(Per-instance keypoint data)
Segment Open

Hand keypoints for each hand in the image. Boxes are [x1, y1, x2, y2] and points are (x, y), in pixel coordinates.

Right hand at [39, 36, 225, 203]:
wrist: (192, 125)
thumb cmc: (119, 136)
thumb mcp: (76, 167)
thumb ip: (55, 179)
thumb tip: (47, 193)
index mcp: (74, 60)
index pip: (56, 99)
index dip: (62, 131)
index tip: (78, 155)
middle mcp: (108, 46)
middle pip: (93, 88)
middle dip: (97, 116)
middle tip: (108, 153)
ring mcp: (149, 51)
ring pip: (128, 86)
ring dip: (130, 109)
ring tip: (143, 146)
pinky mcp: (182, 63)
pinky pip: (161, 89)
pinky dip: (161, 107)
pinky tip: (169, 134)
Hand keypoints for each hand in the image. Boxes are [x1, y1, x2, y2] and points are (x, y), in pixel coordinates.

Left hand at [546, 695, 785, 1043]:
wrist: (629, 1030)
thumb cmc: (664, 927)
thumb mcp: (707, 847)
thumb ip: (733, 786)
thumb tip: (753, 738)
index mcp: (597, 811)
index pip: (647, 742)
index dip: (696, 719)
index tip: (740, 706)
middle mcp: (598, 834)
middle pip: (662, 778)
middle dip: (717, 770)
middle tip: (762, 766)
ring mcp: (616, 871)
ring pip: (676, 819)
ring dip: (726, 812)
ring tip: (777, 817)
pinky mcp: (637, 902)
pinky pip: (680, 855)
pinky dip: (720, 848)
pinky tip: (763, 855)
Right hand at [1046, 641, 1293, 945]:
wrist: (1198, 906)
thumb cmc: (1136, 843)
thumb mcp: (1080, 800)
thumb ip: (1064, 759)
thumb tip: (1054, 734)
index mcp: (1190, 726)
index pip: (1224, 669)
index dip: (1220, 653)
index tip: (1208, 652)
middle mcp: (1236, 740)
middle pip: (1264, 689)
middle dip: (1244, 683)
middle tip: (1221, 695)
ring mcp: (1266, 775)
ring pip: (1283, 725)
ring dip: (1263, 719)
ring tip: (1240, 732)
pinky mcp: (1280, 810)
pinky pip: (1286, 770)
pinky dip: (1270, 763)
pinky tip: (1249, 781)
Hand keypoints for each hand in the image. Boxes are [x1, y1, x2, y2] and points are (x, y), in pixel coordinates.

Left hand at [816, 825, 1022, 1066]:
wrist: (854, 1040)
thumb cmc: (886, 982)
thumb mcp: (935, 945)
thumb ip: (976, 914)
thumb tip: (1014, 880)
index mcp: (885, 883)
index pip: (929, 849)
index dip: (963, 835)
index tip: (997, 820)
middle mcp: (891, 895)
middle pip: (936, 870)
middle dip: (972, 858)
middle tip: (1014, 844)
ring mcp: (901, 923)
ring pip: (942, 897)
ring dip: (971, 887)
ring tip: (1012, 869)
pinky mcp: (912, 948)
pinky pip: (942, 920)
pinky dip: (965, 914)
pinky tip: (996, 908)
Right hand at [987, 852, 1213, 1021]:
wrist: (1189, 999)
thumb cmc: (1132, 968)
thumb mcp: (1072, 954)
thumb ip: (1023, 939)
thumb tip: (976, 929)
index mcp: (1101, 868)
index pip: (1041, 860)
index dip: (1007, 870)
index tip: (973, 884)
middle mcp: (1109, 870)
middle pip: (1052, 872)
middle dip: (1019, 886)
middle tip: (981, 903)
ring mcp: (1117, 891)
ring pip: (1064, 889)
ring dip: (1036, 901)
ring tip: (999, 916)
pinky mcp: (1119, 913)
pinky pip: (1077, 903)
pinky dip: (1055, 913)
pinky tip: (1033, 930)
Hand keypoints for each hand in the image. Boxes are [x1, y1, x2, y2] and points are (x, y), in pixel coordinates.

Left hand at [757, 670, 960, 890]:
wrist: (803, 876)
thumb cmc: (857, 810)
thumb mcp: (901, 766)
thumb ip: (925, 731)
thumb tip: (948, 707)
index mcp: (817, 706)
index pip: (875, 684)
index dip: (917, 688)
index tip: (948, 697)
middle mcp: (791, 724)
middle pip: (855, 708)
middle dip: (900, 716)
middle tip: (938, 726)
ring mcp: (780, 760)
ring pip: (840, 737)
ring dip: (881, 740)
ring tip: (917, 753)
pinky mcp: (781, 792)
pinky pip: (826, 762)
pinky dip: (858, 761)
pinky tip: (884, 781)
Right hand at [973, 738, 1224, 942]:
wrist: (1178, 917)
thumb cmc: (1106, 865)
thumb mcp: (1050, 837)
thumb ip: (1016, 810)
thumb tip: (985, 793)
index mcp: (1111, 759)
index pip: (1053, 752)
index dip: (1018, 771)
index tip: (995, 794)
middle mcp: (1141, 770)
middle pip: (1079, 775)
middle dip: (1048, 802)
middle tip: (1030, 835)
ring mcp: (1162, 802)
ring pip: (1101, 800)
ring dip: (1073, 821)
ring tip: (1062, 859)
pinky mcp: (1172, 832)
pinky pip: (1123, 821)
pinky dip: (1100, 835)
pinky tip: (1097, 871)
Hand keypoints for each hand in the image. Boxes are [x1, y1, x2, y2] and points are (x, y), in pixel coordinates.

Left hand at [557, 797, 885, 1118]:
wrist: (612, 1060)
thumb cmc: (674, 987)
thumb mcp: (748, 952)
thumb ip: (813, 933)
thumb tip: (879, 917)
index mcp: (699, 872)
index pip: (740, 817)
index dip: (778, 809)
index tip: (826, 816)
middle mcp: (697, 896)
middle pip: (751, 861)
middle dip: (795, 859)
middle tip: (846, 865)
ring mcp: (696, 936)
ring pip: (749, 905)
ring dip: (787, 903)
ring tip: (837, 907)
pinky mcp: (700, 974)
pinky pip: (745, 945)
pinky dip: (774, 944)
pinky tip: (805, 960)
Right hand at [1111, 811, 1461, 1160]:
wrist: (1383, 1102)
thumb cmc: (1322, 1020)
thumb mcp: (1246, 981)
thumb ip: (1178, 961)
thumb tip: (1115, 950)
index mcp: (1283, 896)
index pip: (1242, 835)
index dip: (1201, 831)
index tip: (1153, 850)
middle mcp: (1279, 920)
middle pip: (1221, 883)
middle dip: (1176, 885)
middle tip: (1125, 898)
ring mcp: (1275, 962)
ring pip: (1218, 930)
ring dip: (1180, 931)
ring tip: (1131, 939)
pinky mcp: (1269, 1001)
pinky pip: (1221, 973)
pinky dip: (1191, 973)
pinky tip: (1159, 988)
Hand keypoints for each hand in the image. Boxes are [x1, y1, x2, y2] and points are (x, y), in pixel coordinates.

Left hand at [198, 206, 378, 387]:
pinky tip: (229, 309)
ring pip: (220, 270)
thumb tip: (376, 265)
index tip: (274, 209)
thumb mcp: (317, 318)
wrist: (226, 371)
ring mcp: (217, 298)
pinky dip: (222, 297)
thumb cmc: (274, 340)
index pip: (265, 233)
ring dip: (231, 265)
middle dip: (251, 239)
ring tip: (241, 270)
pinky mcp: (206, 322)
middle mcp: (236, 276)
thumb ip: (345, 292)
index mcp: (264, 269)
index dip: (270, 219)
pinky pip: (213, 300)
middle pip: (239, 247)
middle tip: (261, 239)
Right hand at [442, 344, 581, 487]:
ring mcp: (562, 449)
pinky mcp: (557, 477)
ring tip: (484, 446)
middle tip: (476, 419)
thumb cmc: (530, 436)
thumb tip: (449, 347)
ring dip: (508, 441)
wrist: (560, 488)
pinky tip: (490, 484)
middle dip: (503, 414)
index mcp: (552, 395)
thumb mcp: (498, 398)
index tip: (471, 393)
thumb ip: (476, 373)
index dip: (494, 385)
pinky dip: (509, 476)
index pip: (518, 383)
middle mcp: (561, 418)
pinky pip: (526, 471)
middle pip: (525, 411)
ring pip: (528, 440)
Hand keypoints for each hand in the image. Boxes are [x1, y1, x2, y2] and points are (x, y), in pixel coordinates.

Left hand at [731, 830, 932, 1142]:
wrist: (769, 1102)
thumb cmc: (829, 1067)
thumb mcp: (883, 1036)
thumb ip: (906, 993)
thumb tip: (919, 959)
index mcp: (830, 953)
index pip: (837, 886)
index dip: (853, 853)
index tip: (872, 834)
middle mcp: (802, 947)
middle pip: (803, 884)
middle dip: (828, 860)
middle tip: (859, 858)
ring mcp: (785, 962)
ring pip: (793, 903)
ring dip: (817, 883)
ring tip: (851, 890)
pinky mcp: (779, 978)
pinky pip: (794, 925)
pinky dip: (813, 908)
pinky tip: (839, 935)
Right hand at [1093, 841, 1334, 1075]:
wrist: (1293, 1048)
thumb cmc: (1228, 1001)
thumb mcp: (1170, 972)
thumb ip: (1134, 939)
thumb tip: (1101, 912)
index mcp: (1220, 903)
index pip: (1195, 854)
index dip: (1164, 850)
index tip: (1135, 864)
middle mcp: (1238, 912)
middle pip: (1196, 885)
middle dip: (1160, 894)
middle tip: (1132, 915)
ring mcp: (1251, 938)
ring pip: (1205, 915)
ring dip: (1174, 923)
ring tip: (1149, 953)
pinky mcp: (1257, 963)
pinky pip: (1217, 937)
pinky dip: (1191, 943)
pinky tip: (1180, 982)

Segment Closed

=== What this task involves ===
Of all the entries above, repeat only the lines from the line that has "index tip: (1153, 850)" to the line that has "pinky tip: (1159, 988)", both lines included, exactly.

=== Your response ===
index tip: (1153, 850)
middle mcp: (1279, 920)
middle pip: (1221, 883)
middle dip: (1176, 885)
middle tip: (1125, 898)
ring mcp: (1275, 962)
ring pip: (1218, 930)
ring dip: (1180, 931)
ring tip: (1131, 939)
pinky mcp: (1269, 1001)
pinky pip: (1221, 973)
pinky dip: (1191, 973)
pinky tip: (1159, 988)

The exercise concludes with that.